I pushed the model to the hub:
Ayham/roberta_gpt2_summarization_cnn_dailymail

it gives great results … I really appreciate your assistance.

But when I try to use the Model’s API, it gives me the following message:

Can’t load tokenizer using from_pretrained, please update its configuration: Can’t load tokenizer for ‘Ayham/roberta_gpt2_summarization_cnn_dailymail’. Make sure that: - ‘Ayham/roberta_gpt2_summarization_cnn_dailymail’ is a correct model identifier listed on ‘Models - Hugging Face’ (make sure ‘Ayham/roberta_gpt2_summarization_cnn_dailymail’ is not a path to a local directory with something else, in that case) - or ‘Ayham/roberta_gpt2_summarization_cnn_dailymail’ is the correct path to a directory containing relevant tokenizer files

Why?!

Can I save the tokenizer file explicitly ? If yes, which one should I save, the encoder tokenizer (Roberta) or the decoder one (GPT2)?

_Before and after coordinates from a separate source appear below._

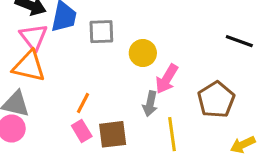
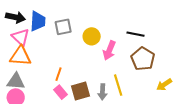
black line: (239, 41) -> (136, 34), moved
gray arrow: (150, 104) -> (103, 92), moved

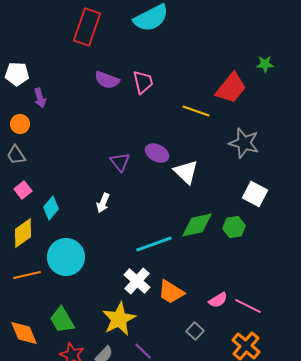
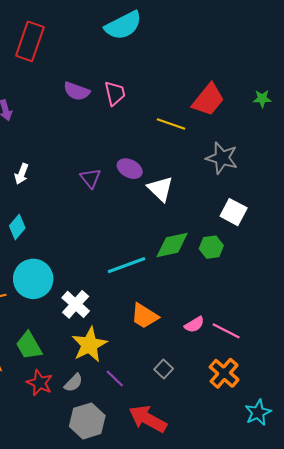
red rectangle: (87, 27) -> (30, 41), moved
green star: (265, 64) -> (262, 99), moved
white arrow: (103, 203) -> (22, 174), moved
white cross: (137, 281) -> (76, 304), moved
gray square: (195, 331) -> (164, 369), moved

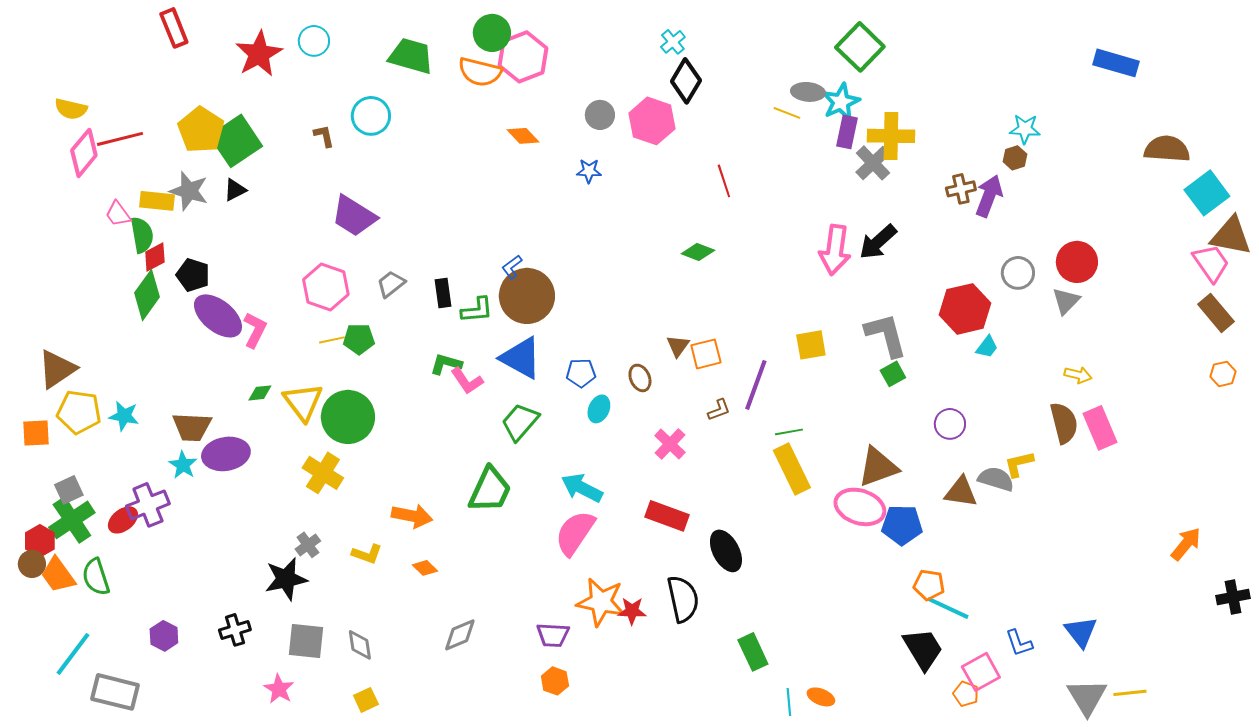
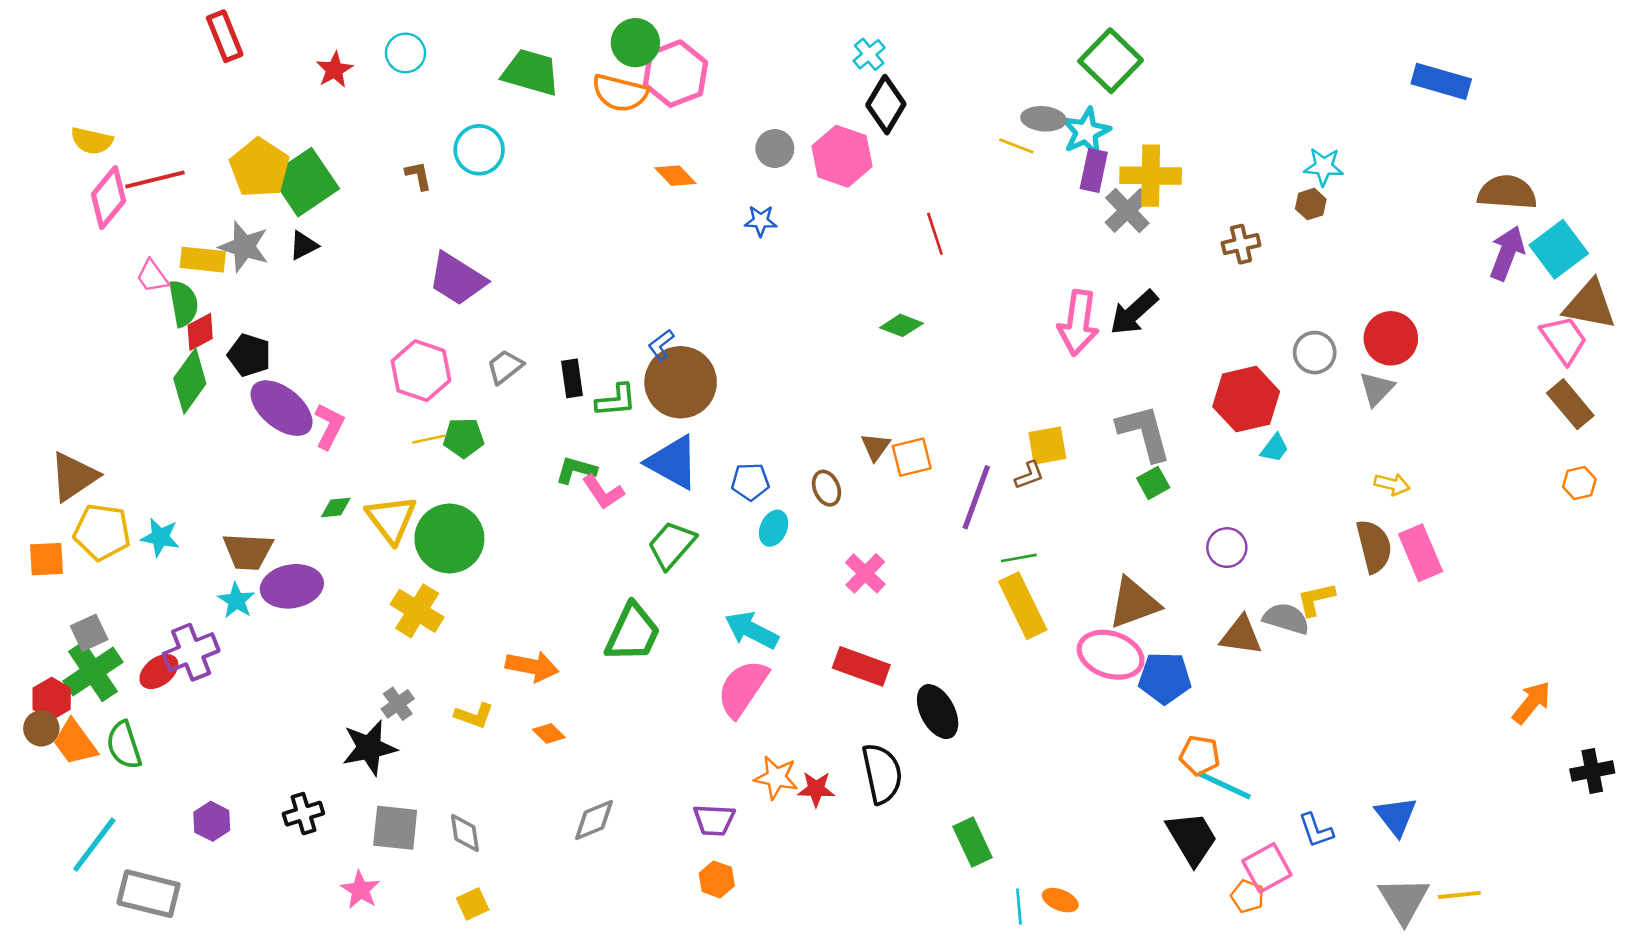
red star: (259, 54) -> (334, 70), size x0.6
purple arrow: (989, 196) -> (1507, 253), moved
brown L-shape: (719, 410) -> (1029, 475), moved
orange star: (601, 602) -> (776, 777), size x0.7

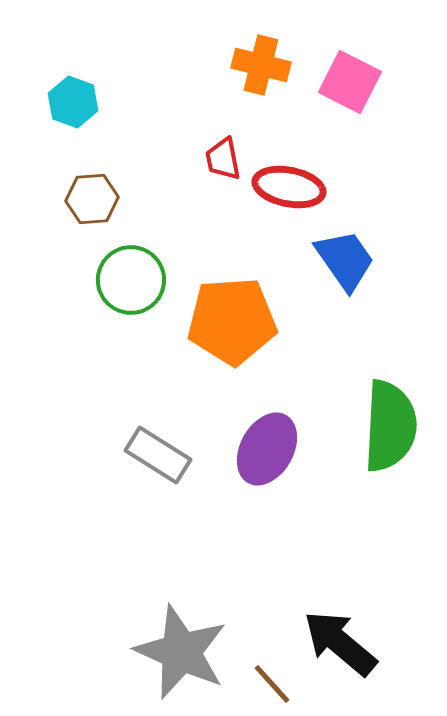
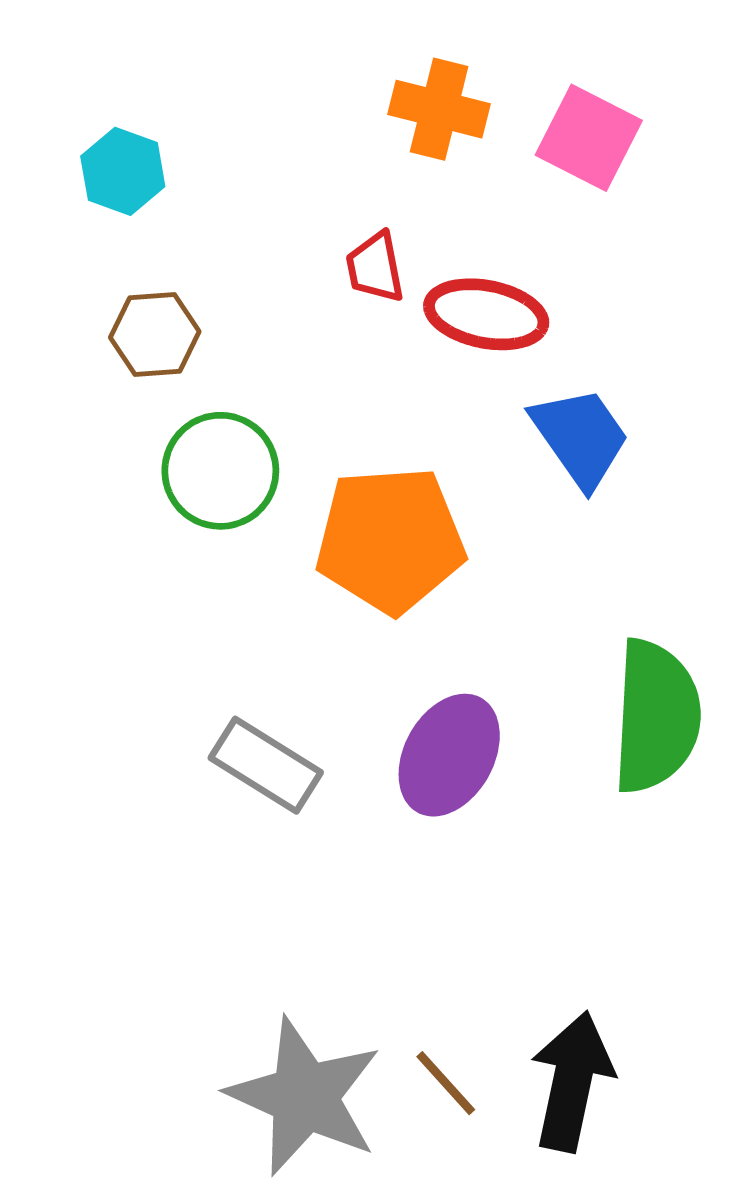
black arrow: (340, 643) -> (572, 1081), turned 62
brown line: (272, 684) -> (446, 1083), moved

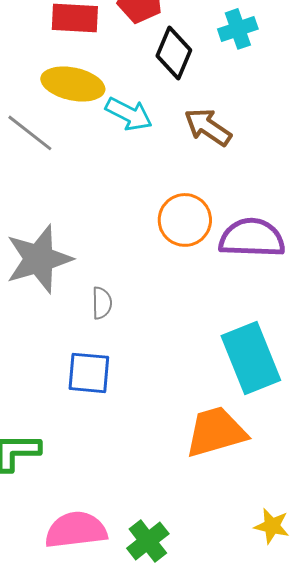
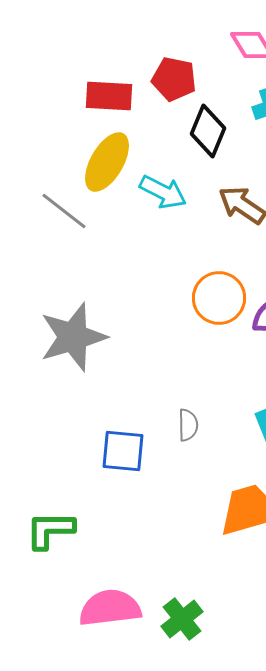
yellow ellipse: (73, 84) -> (107, 162), turned -72
gray semicircle: (102, 303) -> (188, 425), moved

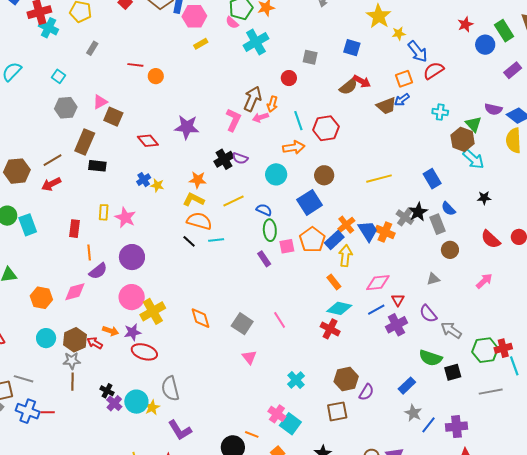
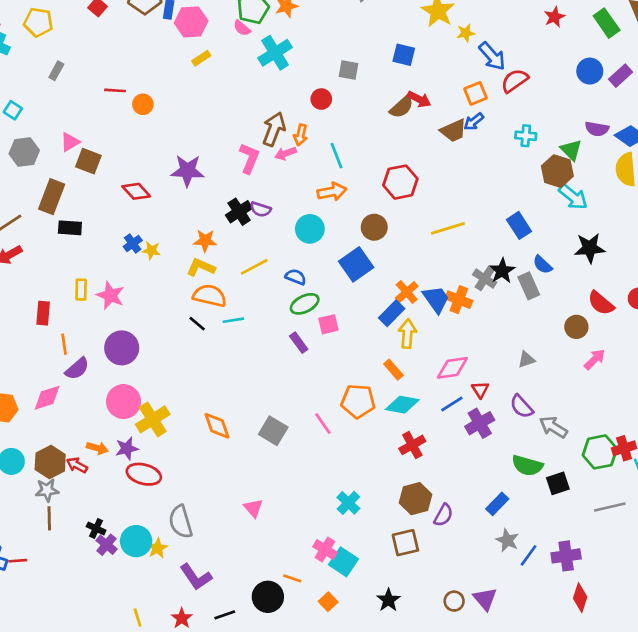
blue circle: (485, 45) -> (590, 71), moved
red hexagon: (326, 128) -> (400, 182), moved
black star: (484, 198) -> (590, 248), size x1.6
green ellipse: (270, 230) -> (305, 304), turned 70
orange pentagon: (312, 240) -> (358, 401), moved, turned -30
brown circle: (450, 250) -> (576, 327), moved
red cross: (330, 329) -> (412, 445), moved, turned 36
pink triangle: (249, 357) -> (253, 508), moved

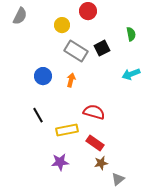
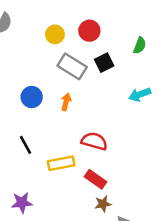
red circle: (88, 11) -> (89, 31), moved
green semicircle: (131, 34) -> (140, 45), turned 32
purple star: (60, 162) -> (22, 203), moved

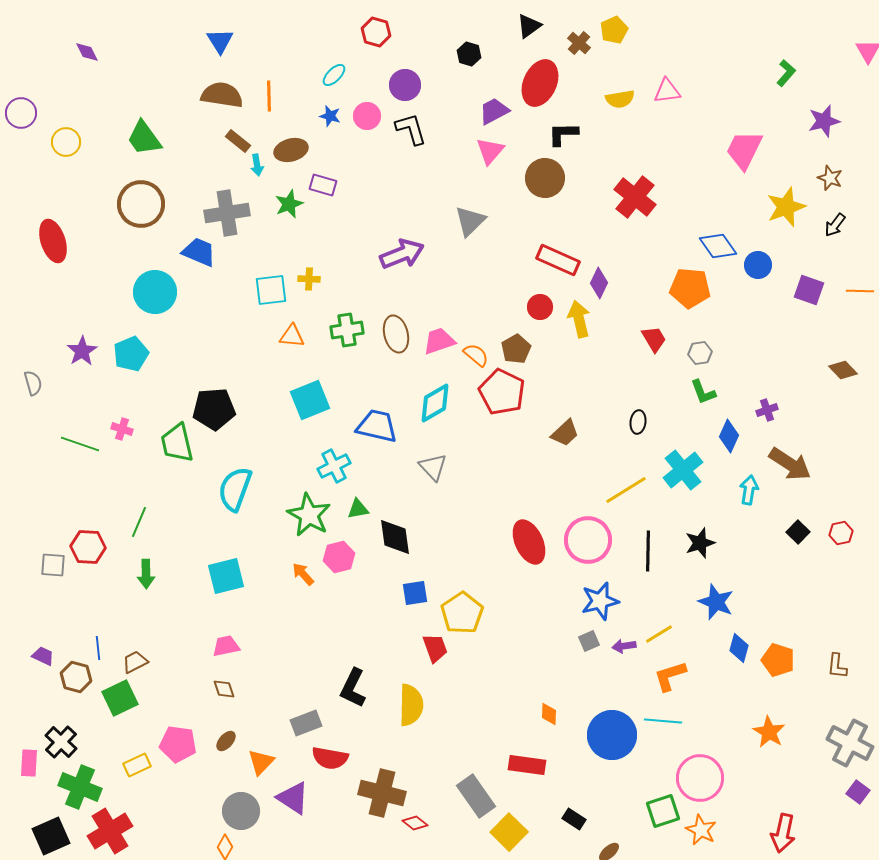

If you have another way to enable the API to give results, please help me.

Thank you in advance :slight_smile:

Hi,

looking at the files: Ayham/roberta_gpt2_summarization_cnn_dailymail at main

It indeed looks like only the weights (pytorch_model.bin) and model configuration (config.json) are uploaded, but not the tokenizer files.

You can upload the tokenizer files programmatically using the huggingface_hub library. First, make sure you have installed git-LFS and are logged into your HuggingFace account. In Colab, this can be done as follows:

!sudo apt-get install git-lfs
!git config --global user.email "your email"
!git config --global user.name "your username"
!huggingface-cli login

Next, you can do the following:

from transformers import RobertaTokenizer
from huggingface_hub import Repository

repo_url = "https://huggingface.co/Ayham/roberta_gpt2_summarization_cnn_dailymail"
repo = Repository(local_dir="tokenizer_files", # note that this directory must not exist already
                  clone_from=repo_url,
                  git_user="Niels Rogge",
                  git_email="niels.rogge1@gmail.com",
                  use_auth_token=True,
)

tokenizer = RobertaTokenizer.from_pretrained("roberta-base")
tokenizer.save_pretrained("tokenizer_files")

repo.push_to_hub(commit_message="Upload tokenizer files")

Note that the Trainer can actually automatically push all files during/after training to the hub for you as seen here.

2 Likes

Thank you @nielsr for your useful explanations and suggestions, I really appreciate it.